- What to produce -
The entries are to be output in full, word for word.

- Available records -
------------------------

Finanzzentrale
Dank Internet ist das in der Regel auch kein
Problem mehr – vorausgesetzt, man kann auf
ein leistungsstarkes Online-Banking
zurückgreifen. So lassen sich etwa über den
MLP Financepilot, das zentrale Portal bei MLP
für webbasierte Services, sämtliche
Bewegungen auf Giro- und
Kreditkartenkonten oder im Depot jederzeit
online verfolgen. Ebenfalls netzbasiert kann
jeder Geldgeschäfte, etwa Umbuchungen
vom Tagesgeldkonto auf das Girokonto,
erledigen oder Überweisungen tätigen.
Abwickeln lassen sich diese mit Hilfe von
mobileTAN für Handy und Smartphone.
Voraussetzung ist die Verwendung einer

------------------------

- Finished exercise -
Finanzzentrale
Dank Internet ist das in der Regel auch kein
Problem mehr – vorausgesetzt, man kann auf
ein leistungsstarkes Online-Banking
zurückgreifen. So lassen sich etwa über den
MLP Financepilot, das zentrale Portal bei MLP
für webbasierte Services, sämtliche
Bewegungen auf Giro- und
Kreditkartenkonten oder im Depot jederzeit
online verfolgen. Ebenfalls netzbasiert kann
jeder Geldgeschäfte, etwa Umbuchungen
vom Tagesgeldkonto auf das Girokonto,
erledigen oder Überweisungen tätigen.
Abwickeln lassen sich diese mit Hilfe von
mobileTAN für Handy und Smartphone.
Voraussetzung ist die Verwendung einer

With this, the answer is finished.